# Job
What is needed is an exact copy of every entry below, minus the images.

# Exercise materials

+---+

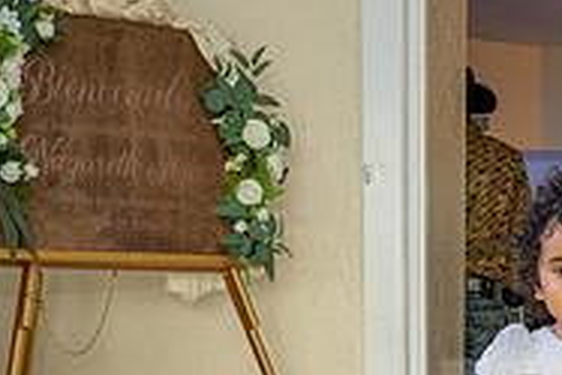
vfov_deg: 13.1
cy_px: 608
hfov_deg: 20.8
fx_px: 1515
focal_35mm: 97
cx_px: 436
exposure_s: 1/160
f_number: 5.6
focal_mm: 24
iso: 800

+---+

# Answer to this problem
vfov_deg: 13.1
cy_px: 608
hfov_deg: 20.8
fx_px: 1515
focal_35mm: 97
cx_px: 436
exposure_s: 1/160
f_number: 5.6
focal_mm: 24
iso: 800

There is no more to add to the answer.